* What you need to do *
Reproduce, from the lines below, exactly the stretch that begins at the line containing "40: (951, 108, 3.59)" and ends at the line containing "0: (545, 311, 37.63)", both included.

Records from a dataset:

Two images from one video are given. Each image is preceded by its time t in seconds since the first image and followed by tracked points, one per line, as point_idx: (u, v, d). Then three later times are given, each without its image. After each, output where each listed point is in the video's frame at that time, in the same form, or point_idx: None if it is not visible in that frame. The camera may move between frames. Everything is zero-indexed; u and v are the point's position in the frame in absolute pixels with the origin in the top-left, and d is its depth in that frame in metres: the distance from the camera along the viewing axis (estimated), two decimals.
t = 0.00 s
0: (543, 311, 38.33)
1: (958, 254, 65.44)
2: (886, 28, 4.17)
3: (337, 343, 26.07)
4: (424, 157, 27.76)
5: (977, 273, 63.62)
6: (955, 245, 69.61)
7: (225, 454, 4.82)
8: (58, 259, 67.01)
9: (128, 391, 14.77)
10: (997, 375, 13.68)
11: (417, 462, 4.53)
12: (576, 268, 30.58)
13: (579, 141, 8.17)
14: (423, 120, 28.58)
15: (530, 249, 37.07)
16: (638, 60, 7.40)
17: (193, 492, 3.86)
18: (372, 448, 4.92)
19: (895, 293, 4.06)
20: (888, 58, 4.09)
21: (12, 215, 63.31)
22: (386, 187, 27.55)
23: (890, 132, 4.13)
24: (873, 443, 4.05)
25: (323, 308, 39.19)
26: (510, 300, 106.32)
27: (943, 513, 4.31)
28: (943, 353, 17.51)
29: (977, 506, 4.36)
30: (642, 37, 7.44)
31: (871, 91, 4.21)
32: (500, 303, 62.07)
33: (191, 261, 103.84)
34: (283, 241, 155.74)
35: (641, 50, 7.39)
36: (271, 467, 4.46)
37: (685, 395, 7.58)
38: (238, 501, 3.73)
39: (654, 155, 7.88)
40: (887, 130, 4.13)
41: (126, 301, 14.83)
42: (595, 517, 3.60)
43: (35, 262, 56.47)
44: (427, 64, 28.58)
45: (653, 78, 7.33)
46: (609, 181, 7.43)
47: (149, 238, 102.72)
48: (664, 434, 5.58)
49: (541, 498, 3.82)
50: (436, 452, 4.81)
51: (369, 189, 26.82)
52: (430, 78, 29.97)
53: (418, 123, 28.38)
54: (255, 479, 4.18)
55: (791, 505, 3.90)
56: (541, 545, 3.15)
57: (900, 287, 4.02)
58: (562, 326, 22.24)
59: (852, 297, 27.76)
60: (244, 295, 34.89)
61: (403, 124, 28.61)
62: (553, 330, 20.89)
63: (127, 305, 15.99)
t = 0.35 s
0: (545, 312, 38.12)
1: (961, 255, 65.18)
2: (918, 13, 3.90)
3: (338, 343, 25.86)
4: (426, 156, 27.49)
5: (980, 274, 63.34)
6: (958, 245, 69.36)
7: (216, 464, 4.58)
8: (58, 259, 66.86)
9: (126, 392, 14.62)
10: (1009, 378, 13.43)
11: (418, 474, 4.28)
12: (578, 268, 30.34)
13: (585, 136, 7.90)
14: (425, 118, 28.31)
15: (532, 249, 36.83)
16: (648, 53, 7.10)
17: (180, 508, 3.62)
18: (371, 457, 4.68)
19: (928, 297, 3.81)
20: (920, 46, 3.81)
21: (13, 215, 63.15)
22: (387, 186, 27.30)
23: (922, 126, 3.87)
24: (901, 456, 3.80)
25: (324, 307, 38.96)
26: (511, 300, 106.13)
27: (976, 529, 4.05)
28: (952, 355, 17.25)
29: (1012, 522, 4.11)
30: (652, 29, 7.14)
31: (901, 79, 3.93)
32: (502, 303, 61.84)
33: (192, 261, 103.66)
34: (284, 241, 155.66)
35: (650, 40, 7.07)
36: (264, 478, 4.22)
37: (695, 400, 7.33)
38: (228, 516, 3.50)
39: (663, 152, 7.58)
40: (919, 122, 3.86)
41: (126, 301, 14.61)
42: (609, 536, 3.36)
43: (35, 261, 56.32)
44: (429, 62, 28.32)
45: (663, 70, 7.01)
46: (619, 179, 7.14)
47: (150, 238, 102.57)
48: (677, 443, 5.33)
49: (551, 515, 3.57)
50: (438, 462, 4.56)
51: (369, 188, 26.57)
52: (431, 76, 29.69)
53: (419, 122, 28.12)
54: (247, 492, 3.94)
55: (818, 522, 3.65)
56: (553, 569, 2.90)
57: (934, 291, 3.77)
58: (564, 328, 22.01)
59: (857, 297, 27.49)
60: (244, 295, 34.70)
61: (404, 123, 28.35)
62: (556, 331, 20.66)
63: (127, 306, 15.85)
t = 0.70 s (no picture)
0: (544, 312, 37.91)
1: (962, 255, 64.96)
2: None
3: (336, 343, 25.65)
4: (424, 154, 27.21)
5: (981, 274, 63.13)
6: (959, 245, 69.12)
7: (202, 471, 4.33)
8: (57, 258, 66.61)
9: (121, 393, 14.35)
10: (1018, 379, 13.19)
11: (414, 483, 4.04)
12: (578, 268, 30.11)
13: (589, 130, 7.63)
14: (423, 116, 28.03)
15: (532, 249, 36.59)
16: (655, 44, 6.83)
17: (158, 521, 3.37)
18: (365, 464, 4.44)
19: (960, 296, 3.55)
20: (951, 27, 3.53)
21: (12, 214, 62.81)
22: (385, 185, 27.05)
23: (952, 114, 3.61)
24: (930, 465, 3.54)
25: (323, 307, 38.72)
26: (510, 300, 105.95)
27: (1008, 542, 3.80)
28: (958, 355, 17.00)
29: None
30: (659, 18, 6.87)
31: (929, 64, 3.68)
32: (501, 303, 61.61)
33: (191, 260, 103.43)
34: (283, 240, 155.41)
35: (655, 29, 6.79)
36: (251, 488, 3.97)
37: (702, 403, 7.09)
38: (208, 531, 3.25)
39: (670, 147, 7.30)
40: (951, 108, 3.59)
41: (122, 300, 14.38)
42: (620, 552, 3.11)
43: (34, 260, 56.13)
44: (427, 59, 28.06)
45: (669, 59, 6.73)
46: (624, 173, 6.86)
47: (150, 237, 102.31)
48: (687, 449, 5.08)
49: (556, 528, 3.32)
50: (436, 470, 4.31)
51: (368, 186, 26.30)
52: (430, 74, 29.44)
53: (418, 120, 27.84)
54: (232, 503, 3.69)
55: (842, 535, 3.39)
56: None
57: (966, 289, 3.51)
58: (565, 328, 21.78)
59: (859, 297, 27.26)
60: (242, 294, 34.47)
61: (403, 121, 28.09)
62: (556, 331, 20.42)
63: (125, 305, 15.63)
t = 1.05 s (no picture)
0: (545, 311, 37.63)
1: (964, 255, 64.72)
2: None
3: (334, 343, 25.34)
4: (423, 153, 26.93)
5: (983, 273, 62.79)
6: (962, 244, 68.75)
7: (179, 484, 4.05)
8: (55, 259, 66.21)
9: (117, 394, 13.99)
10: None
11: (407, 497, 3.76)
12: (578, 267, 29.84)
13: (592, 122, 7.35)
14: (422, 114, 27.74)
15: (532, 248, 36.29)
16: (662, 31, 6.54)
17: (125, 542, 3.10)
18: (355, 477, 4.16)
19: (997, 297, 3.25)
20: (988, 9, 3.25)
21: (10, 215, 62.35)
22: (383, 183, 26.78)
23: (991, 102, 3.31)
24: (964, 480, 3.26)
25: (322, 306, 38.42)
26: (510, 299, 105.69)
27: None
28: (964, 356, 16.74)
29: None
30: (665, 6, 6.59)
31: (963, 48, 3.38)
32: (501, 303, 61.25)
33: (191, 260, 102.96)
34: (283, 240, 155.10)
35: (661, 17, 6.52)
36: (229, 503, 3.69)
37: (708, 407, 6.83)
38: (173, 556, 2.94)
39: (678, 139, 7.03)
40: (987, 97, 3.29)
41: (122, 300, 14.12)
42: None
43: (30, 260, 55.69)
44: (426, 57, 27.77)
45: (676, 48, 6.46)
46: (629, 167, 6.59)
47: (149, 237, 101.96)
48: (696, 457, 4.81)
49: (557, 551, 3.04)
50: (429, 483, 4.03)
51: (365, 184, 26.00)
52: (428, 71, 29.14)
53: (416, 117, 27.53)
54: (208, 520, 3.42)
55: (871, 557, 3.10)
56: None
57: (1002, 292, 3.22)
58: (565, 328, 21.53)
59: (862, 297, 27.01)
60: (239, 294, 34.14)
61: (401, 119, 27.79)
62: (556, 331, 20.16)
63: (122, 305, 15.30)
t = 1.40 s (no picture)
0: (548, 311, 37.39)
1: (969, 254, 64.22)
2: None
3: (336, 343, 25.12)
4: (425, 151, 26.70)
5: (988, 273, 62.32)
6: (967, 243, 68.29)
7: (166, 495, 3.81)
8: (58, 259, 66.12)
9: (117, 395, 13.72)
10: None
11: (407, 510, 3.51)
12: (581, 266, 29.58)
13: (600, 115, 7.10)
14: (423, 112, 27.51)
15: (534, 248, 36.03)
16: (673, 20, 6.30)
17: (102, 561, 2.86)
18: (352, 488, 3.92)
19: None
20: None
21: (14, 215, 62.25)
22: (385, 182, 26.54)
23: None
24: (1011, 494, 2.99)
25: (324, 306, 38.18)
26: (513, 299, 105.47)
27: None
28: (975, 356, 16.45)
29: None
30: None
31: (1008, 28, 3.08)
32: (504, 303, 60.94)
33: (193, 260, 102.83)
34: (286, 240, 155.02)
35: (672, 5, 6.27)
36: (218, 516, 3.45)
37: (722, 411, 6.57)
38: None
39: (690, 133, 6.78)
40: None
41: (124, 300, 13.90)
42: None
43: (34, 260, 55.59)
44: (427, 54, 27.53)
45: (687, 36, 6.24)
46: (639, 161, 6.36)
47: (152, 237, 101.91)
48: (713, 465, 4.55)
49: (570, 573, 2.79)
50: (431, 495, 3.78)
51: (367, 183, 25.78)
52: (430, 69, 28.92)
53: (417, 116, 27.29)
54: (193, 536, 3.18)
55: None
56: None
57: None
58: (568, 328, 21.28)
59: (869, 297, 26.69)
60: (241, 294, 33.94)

* Your solution *
40: (951, 108, 3.59)
41: (122, 300, 14.38)
42: (620, 552, 3.11)
43: (34, 260, 56.13)
44: (427, 59, 28.06)
45: (669, 59, 6.73)
46: (624, 173, 6.86)
47: (150, 237, 102.31)
48: (687, 449, 5.08)
49: (556, 528, 3.32)
50: (436, 470, 4.31)
51: (368, 186, 26.30)
52: (430, 74, 29.44)
53: (418, 120, 27.84)
54: (232, 503, 3.69)
55: (842, 535, 3.39)
56: None
57: (966, 289, 3.51)
58: (565, 328, 21.78)
59: (859, 297, 27.26)
60: (242, 294, 34.47)
61: (403, 121, 28.09)
62: (556, 331, 20.42)
63: (125, 305, 15.63)
t = 1.05 s (no picture)
0: (545, 311, 37.63)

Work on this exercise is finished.